▶ Task objective: Here the job is to copy the data exactly and to exclude every image from it.

▶ Stored data:
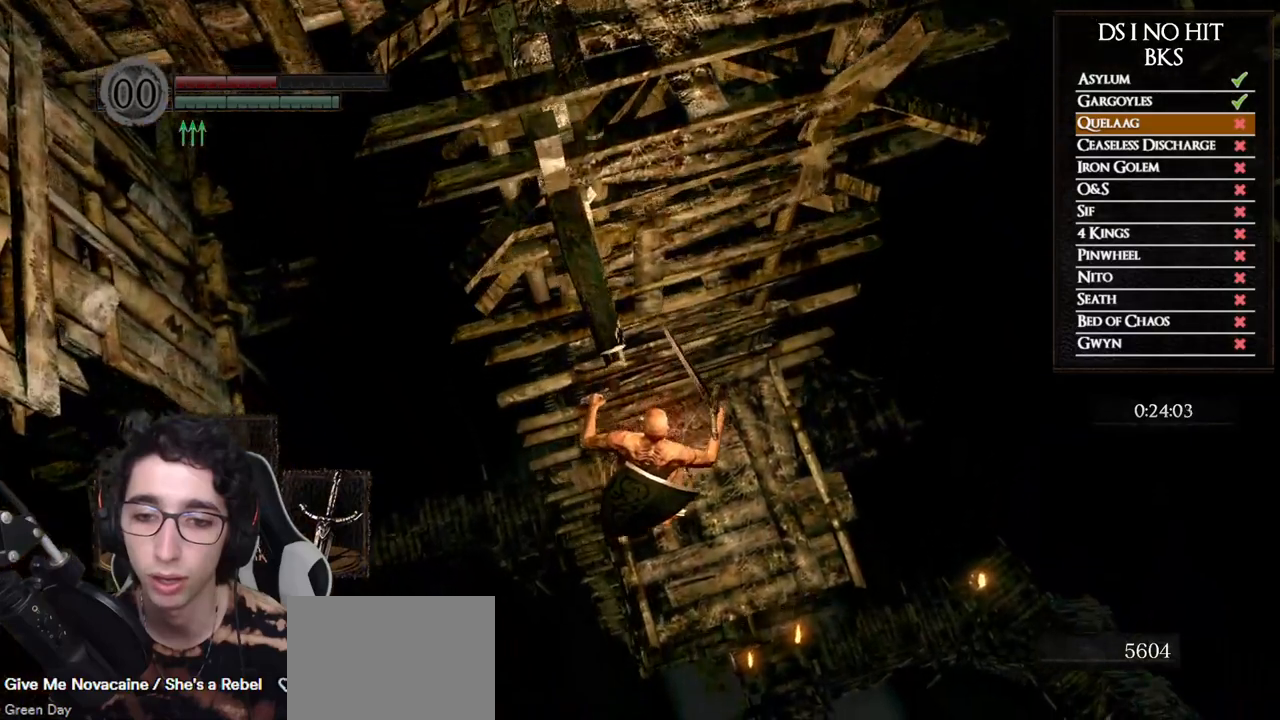
{"buttons": [], "left_stick": "up-right", "right_stick": "up", "events": [[167, "right_stick", "center"], [300, "left_stick", "up-right"], [383, "right_stick", "up"]]}
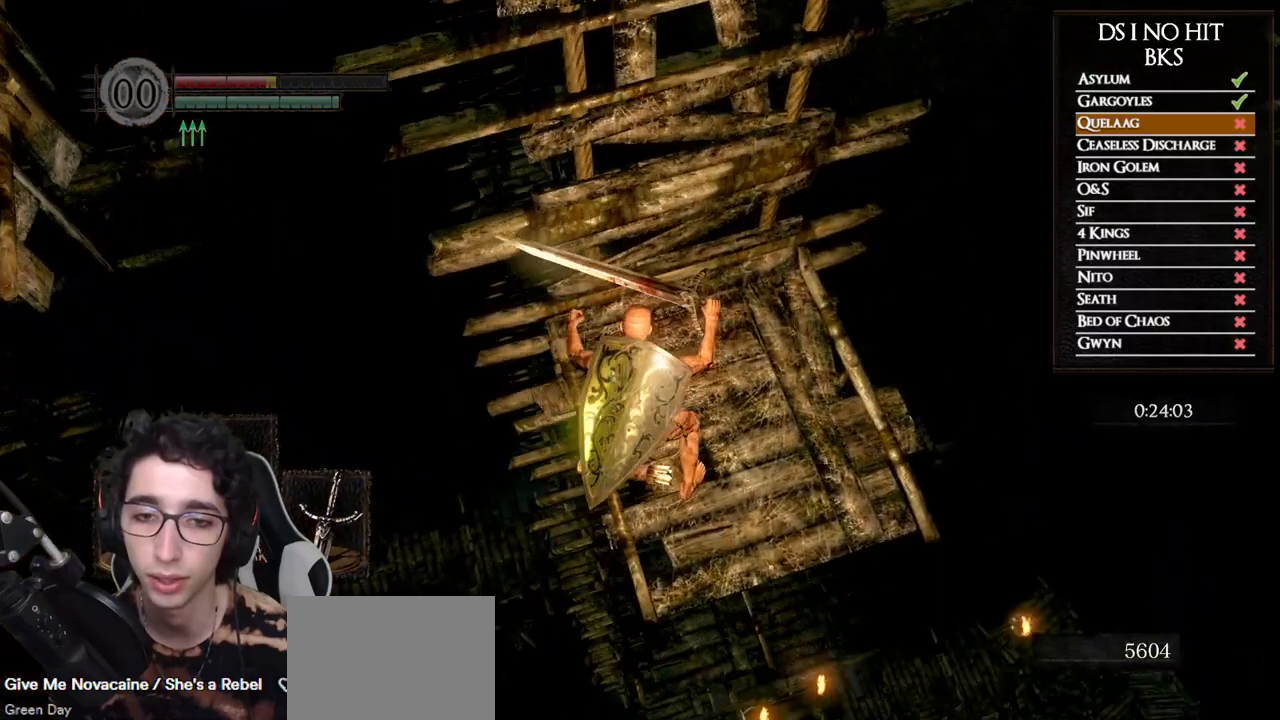
{"buttons": [], "left_stick": "center", "right_stick": "up-left", "events": [[67, "right_stick", "center"], [233, "left_stick", "up"], [317, "right_stick", "up-left"], [383, "left_stick", "center"]]}
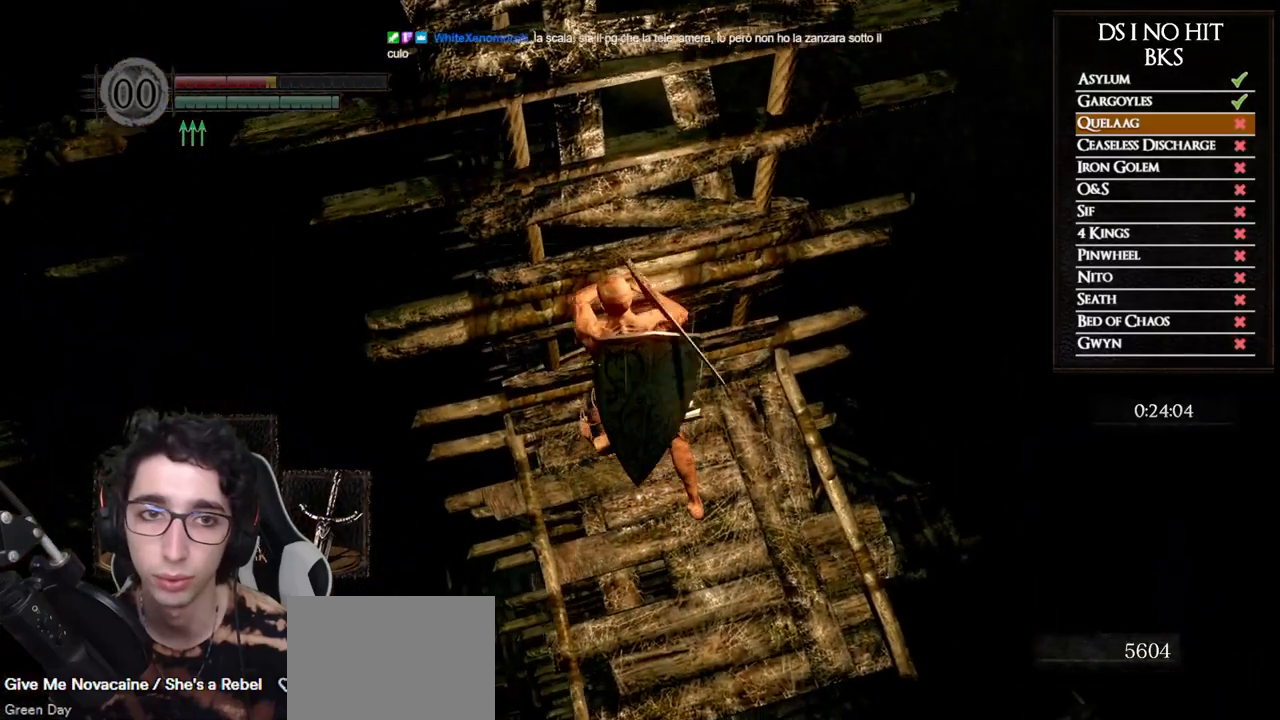
{"buttons": [], "left_stick": "center", "right_stick": "center", "events": [[17, "right_stick", "center"], [250, "DPAD_DOWN", "down"], [333, "DPAD_DOWN", "up"], [400, "DPAD_DOWN", "down"], [500, "DPAD_DOWN", "up"]]}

▶ Task result:
{"buttons": [], "left_stick": "up-right", "right_stick": "up", "events": [[167, "right_stick", "center"], [300, "left_stick", "up-right"], [383, "right_stick", "up"]]}
{"buttons": [], "left_stick": "center", "right_stick": "up-left", "events": [[67, "right_stick", "center"], [233, "left_stick", "up"], [317, "right_stick", "up-left"], [383, "left_stick", "center"]]}
{"buttons": [], "left_stick": "center", "right_stick": "center", "events": [[17, "right_stick", "center"], [250, "DPAD_DOWN", "down"], [333, "DPAD_DOWN", "up"], [400, "DPAD_DOWN", "down"], [500, "DPAD_DOWN", "up"]]}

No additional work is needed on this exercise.